The exception is for businesses with net turnover under $2 million, who are able to claim an immediate write-off for business assets worth less than $1,000.
But individuals are out of luck – the ATO says the iPad cannot be claimed unless it’s being used for work purposes.
“Users will not be able to claim a deduction for private use,” the ATO said. “For where the iPad is being used for both private use and income earning purposes, the buyer will need to separate those activities.”
Bentleys director Chris Hope says this means users will need to keep a 12-week log of how time on the iPad is split between private and corporate use.
“If it is used for work, you need to determine what percentage of it was used for work and for private use. You could also potentially salary package the iPad, as long as it was being used for business use, otherwise it might be classed as a non-salary benefit.”
The ATO did not confirm whether the iPad could be included in salary packing arrangements.
But Deloitte partner Frank Klasic says if this is allowed, businesses must consider how the device is being used.

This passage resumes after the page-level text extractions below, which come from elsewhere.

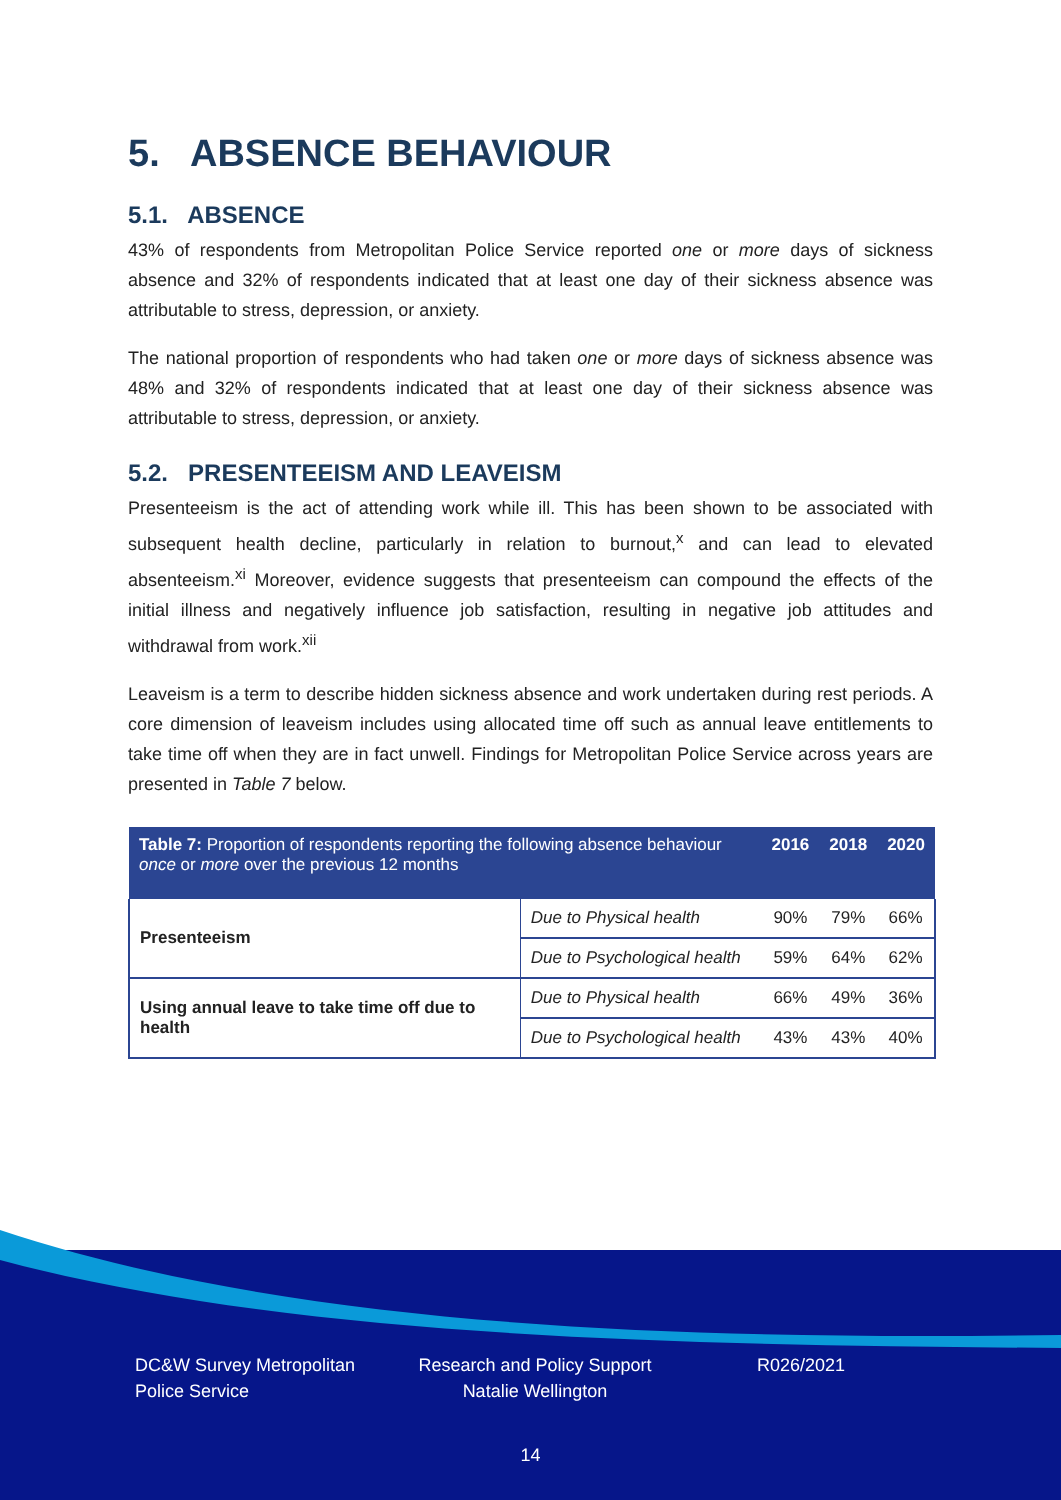5. ABSENCE BEHAVIOUR
5.1. ABSENCE
43% of respondents from Metropolitan Police Service reported one or more days of sickness absence and 32% of respondents indicated that at least one day of their sickness absence was attributable to stress, depression, or anxiety.
The national proportion of respondents who had taken one or more days of sickness absence was 48% and 32% of respondents indicated that at least one day of their sickness absence was attributable to stress, depression, or anxiety.
5.2. PRESENTEEISM AND LEAVEISM
Presenteeism is the act of attending work while ill. This has been shown to be associated with subsequent health decline, particularly in relation to burnout,<sup>x</sup> and can lead to elevated absenteeism.<sup>xi</sup> Moreover, evidence suggests that presenteeism can compound the effects of the initial illness and negatively influence job satisfaction, resulting in negative job attitudes and withdrawal from work.<sup>xii</sup>
Leaveism is a term to describe hidden sickness absence and work undertaken during rest periods. A core dimension of leaveism includes using allocated time off such as annual leave entitlements to take time off when they are in fact unwell. Findings for Metropolitan Police Service across years are presented in Table 7 below.
| Table 7: Proportion of respondents reporting the following absence behaviour once or more over the previous 12 months | | 2016 | 2018 | 2020 |
| --- | --- | --- | --- | --- |
| Presenteeism | Due to Physical health | 90% | 79% | 66% |
| | Due to Psychological health | 59% | 64% | 62% |
| Using annual leave to take time off due to health | Due to Physical health | 66% | 49% | 36% |
| | Due to Psychological health | 43% | 43% | 40% |
DC&W Survey Metropolitan Police Service
Research and Policy Support Natalie Wellington
R026/2021
14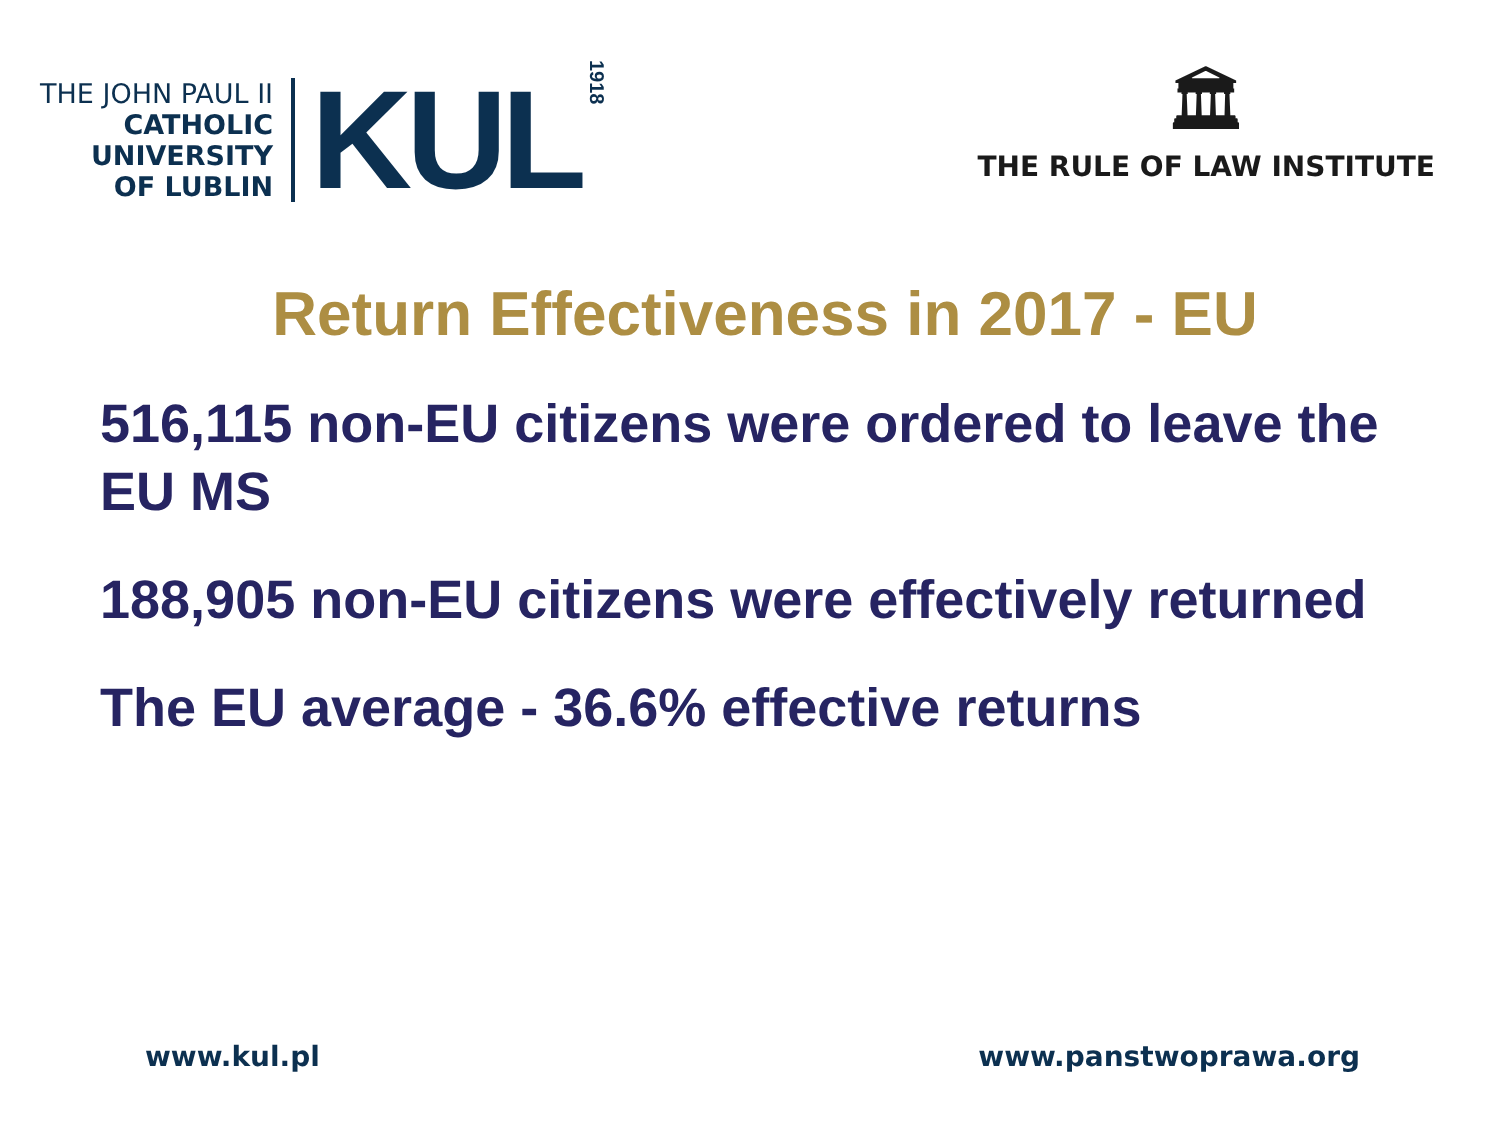THE JOHN PAUL II
CATHOLIC
UNIVERSITY
OF LUBLIN
KUL
1918
🏛
THE RULE OF LAW INSTITUTE
Return Effectiveness in 2017 - EU
516,115 non-EU citizens were ordered to leave the EU MS
188,905 non-EU citizens were effectively returned
The EU average - 36.6% effective returns
www.kul.pl www.panstwoprawa.org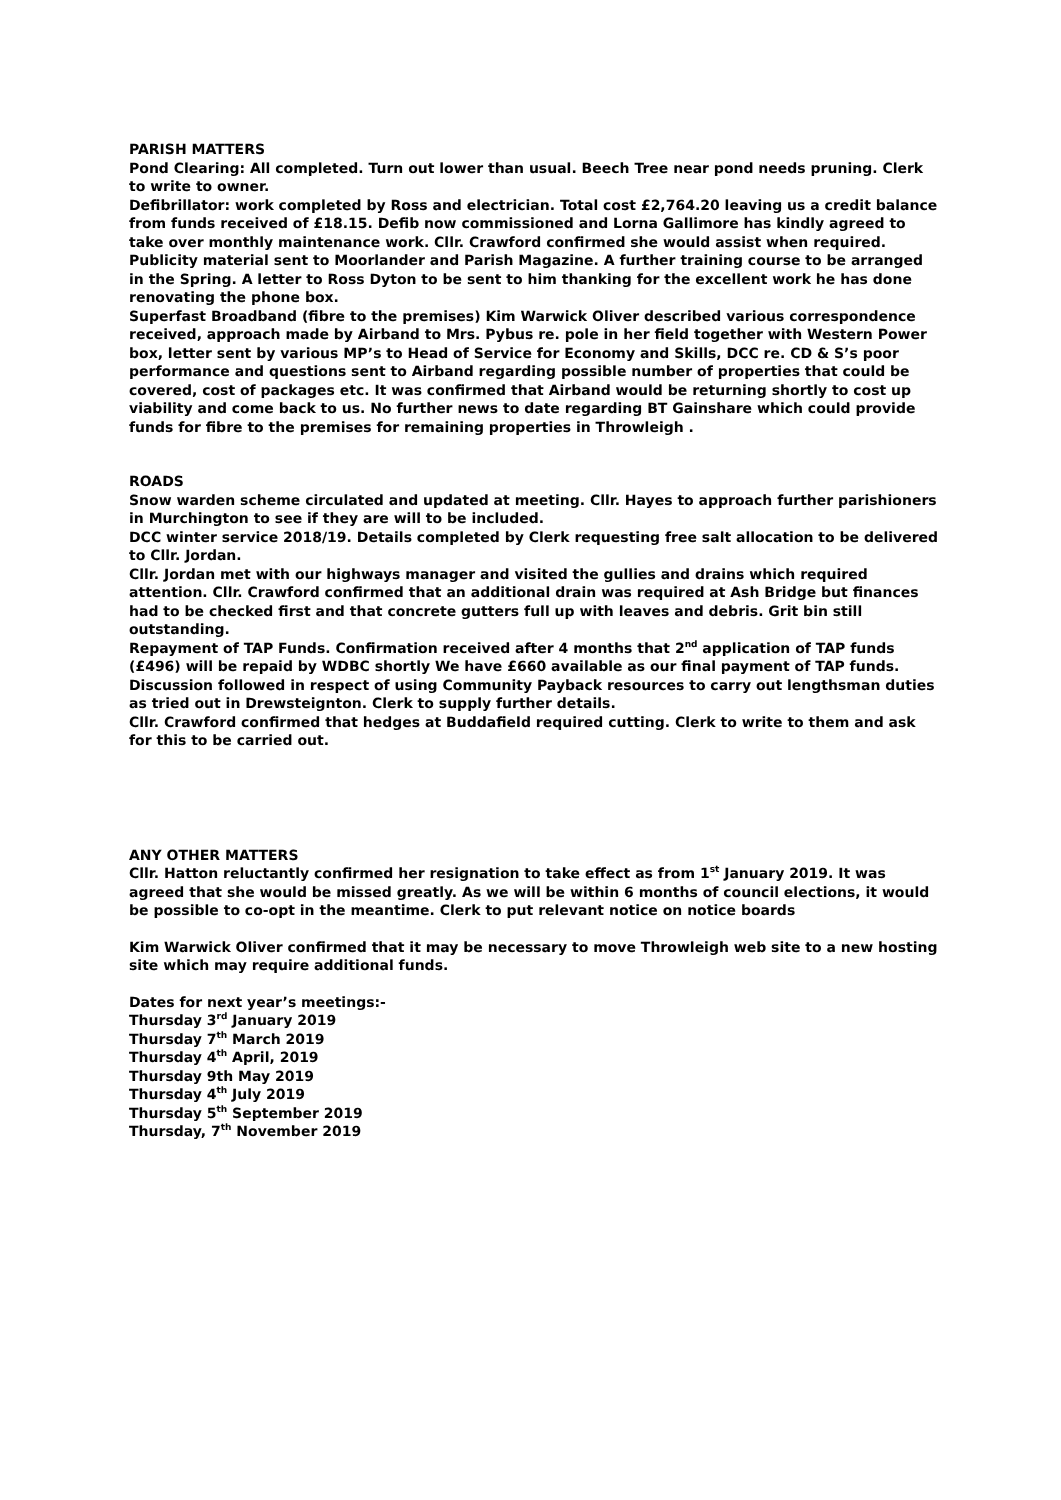PARISH MATTERS
Pond Clearing: All completed. Turn out lower than usual. Beech Tree near pond needs pruning. Clerk to write to owner.
Defibrillator: work completed by Ross and electrician. Total cost £2,764.20 leaving us a credit balance from funds received of £18.15. Defib now commissioned and Lorna Gallimore has kindly agreed to take over monthly maintenance work. Cllr. Crawford confirmed she would assist when required. Publicity material sent to Moorlander and Parish Magazine. A further training course to be arranged in the Spring. A letter to Ross Dyton to be sent to him thanking for the excellent work he has done renovating the phone box.
Superfast Broadband (fibre to the premises) Kim Warwick Oliver described various correspondence received, approach made by Airband to Mrs. Pybus re. pole in her field together with Western Power box, letter sent by various MP’s to Head of Service for Economy and Skills, DCC re. CD & S’s poor performance and questions sent to Airband regarding possible number of properties that could be covered, cost of packages etc. It was confirmed that Airband would be returning shortly to cost up viability and come back to us. No further news to date regarding BT Gainshare which could provide funds for fibre to the premises for remaining properties in Throwleigh .
ROADS
Snow warden scheme circulated and updated at meeting. Cllr. Hayes to approach further parishioners in Murchington to see if they are will to be included.
DCC winter service 2018/19. Details completed by Clerk requesting free salt allocation to be delivered to Cllr. Jordan.
Cllr. Jordan met with our highways manager and visited the gullies and drains which required attention. Cllr. Crawford confirmed that an additional drain was required at Ash Bridge but finances had to be checked first and that concrete gutters full up with leaves and debris. Grit bin still outstanding.
Repayment of TAP Funds. Confirmation received after 4 months that 2<sup>nd</sup> application of TAP funds (£496) will be repaid by WDBC shortly We have £660 available as our final payment of TAP funds.
Discussion followed in respect of using Community Payback resources to carry out lengthsman duties as tried out in Drewsteignton. Clerk to supply further details.
Cllr. Crawford confirmed that hedges at Buddafield required cutting. Clerk to write to them and ask for this to be carried out.
ANY OTHER MATTERS
Cllr. Hatton reluctantly confirmed her resignation to take effect as from 1<sup>st</sup> January 2019. It was agreed that she would be missed greatly. As we will be within 6 months of council elections, it would be possible to co-opt in the meantime. Clerk to put relevant notice on notice boards
Kim Warwick Oliver confirmed that it may be necessary to move Throwleigh web site to a new hosting site which may require additional funds.
Dates for next year’s meetings:-
Thursday 3<sup>rd</sup> January 2019
Thursday 7<sup>th</sup> March 2019
Thursday 4<sup>th</sup> April, 2019
Thursday 9th May 2019
Thursday 4<sup>th</sup> July 2019
Thursday 5<sup>th</sup> September 2019
Thursday, 7<sup>th</sup> November 2019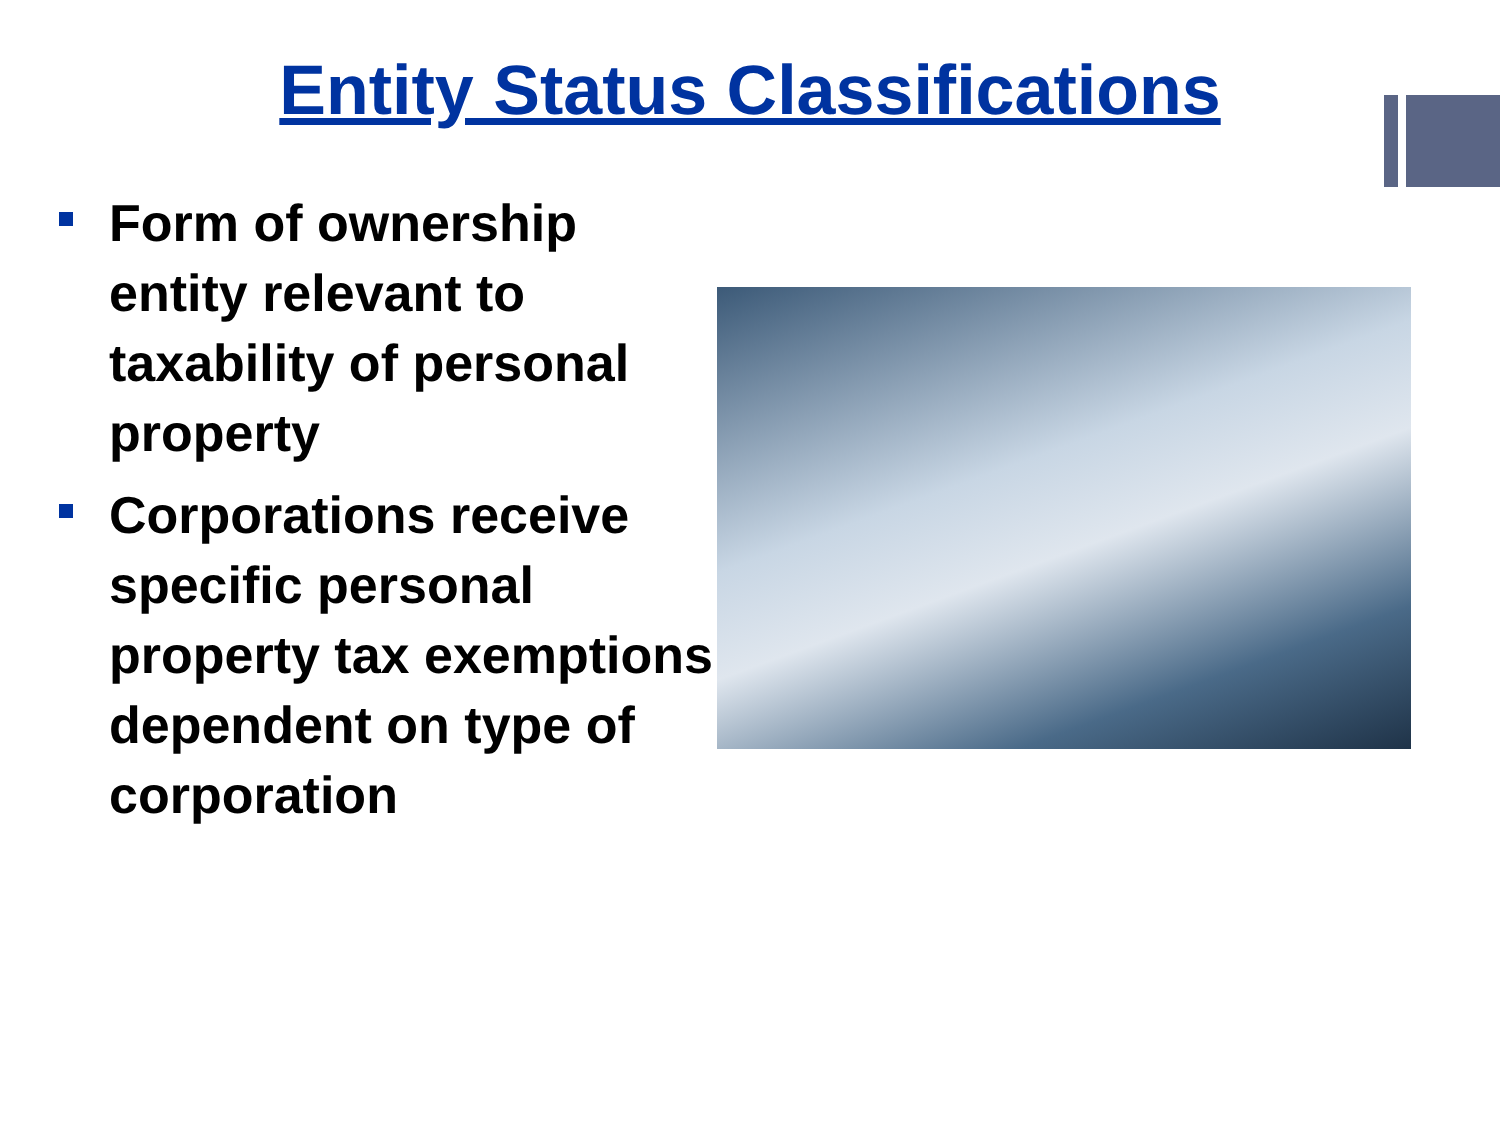Entity Status Classifications
Form of ownership entity relevant to taxability of personal property
Corporations receive specific personal property tax exemptions dependent on type of corporation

“The ruling of the iPad being a laptop is important, because under the FBT act the provision of a computer to an employee doesn’t give rise to FBT – but only if it is used for business purposes. So it couldn’t be given this way and then used for private purposes. It has to be for work.”
Frank Brass, regional manager for H&R Block, says a business will be able to claim 100% of the depreciation if the iPad is being used entirely for the business. “This is really just the same as any other laptop, and all the other rules apply.”
The advice comes after businesses are beginning to incorporate the iPad into everyday use. A restaurant in Sydney has replaced its menus with several iPad units, while Jetstar will soon be trialling iPads used as in-flight entertainment.
Pizza chain Pizza Capers has already introduced iPads for employees to take orders, with the company saying they are a clear advantage over traditional cash registers.
The ATO has already said the iPad can be claimed under the education tax rebate, which applies to expenses for primary and secondary school students.